▸ **Work order**
Find the line with "index tip: (575, 774)". Transcribe it and each later line of the data exactly, up to and including the last.

Human pose images with coordinates:
━━━━━━━━━━━━━━━━━━━━━━━━━━━━━━
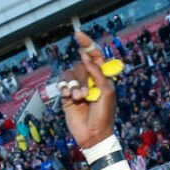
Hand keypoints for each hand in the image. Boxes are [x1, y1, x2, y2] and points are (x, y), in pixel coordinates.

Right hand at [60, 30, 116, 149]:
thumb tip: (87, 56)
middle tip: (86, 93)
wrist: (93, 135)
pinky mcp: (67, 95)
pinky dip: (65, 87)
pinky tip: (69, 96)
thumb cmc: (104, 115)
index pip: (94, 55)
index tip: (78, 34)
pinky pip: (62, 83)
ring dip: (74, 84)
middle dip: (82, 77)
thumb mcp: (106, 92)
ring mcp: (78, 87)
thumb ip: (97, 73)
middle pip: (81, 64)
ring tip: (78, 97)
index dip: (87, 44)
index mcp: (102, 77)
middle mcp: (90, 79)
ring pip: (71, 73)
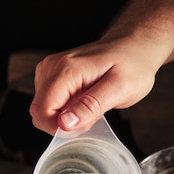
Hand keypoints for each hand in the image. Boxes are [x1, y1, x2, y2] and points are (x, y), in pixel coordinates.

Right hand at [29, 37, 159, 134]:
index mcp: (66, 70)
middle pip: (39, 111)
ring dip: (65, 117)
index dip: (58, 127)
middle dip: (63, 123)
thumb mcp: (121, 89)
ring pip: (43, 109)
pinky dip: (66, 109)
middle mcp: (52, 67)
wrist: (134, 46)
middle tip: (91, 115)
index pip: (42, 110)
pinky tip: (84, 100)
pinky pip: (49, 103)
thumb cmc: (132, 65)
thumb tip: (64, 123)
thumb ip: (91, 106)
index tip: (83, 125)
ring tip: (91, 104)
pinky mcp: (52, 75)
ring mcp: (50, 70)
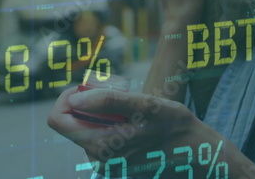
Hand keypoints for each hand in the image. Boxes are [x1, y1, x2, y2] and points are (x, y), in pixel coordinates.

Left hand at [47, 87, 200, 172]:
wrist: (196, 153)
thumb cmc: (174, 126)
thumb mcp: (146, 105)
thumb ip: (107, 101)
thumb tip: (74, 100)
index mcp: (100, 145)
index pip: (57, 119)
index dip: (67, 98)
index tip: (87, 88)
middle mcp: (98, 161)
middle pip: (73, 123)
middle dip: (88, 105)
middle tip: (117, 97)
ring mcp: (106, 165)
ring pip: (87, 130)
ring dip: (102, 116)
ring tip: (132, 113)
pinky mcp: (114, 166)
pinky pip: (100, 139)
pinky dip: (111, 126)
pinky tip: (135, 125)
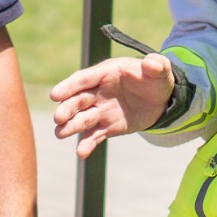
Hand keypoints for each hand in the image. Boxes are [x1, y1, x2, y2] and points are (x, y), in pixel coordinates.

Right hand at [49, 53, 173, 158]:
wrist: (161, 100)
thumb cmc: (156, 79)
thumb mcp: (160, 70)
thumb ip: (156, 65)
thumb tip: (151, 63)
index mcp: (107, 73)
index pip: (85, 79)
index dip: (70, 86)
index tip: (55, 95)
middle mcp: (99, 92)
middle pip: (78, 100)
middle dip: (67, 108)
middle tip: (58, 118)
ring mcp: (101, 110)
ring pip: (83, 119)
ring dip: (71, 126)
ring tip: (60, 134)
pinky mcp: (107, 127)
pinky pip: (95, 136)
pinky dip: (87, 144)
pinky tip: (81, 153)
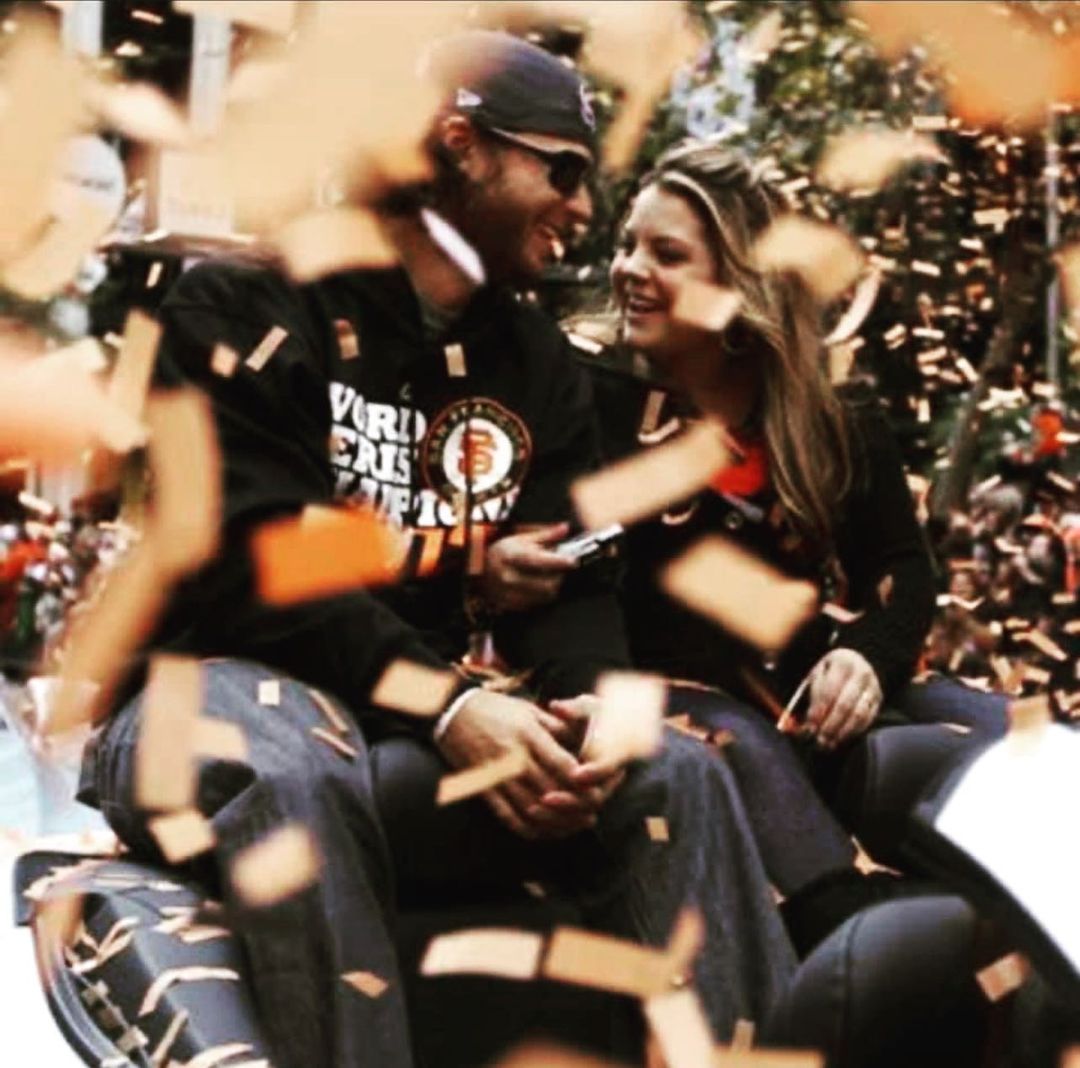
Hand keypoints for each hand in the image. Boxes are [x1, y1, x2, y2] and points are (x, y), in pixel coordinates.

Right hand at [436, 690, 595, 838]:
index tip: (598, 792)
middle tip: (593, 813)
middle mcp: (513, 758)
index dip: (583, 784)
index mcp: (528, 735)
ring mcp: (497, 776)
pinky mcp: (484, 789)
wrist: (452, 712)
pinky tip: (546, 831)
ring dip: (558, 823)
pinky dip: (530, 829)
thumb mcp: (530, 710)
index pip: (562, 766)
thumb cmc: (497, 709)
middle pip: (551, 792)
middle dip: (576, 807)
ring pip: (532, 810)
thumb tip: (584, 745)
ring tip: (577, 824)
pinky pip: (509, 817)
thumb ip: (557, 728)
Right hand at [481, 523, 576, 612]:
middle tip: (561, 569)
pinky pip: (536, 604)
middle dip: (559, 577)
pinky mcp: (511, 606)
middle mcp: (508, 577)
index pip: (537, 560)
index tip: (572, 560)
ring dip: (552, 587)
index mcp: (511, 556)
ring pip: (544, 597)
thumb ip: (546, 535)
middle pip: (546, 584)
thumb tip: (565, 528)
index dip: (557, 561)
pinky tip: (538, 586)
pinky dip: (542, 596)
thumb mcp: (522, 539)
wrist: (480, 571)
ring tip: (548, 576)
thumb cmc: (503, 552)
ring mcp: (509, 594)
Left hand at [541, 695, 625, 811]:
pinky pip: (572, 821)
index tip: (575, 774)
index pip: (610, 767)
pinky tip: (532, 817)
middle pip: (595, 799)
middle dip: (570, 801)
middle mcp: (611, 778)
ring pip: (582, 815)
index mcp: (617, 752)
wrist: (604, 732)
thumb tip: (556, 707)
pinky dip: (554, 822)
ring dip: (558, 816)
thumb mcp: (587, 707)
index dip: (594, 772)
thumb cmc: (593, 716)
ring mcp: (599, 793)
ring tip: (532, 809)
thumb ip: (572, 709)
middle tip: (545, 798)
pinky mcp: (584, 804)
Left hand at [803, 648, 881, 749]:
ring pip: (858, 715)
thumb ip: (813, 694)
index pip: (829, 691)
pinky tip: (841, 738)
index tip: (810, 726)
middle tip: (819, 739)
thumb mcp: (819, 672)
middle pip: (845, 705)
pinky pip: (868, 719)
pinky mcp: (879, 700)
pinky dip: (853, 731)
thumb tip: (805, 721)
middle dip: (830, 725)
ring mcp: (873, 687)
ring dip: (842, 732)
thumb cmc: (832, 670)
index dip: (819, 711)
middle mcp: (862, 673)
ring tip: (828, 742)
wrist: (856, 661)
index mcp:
━━━━━━━━━━━━━━━━━━━━━━━━━━━━━━
▸ **Exercise solution**
index tip: (575, 774)
index pip: (610, 767)
pinky tip: (532, 817)
middle pip: (595, 799)
middle dip: (570, 801)
middle mcp: (611, 778)
ring pip: (582, 815)
index mcp: (617, 752)
wrist: (604, 732)
thumb tip: (556, 707)
pinky dip: (554, 822)
ring dip: (558, 816)
thumb mcp: (587, 707)
index dip: (594, 772)
thumb cmc: (593, 716)
ring mcp: (599, 793)
ring tip: (532, 809)
thumb ip: (572, 709)
middle tip: (545, 798)
pinky mcp: (584, 804)
Left hand at [803, 648, 881, 749]:
ring pip: (858, 715)
thumb ip: (813, 694)
index pip: (829, 691)
pinky tip: (841, 738)
index tip: (810, 726)
middle tip: (819, 739)
thumb mcp: (819, 672)
middle pip: (845, 705)
pinky pip: (868, 719)
pinky mcp: (879, 700)
pinky dip: (853, 731)
thumb tip: (805, 721)
middle dip: (830, 725)
ring mcp: (873, 687)
ring dip: (842, 732)
thumb cmc: (832, 670)
index dip: (819, 711)
middle mcp: (862, 673)
ring tip: (828, 742)
wrist: (856, 661)
index mcp:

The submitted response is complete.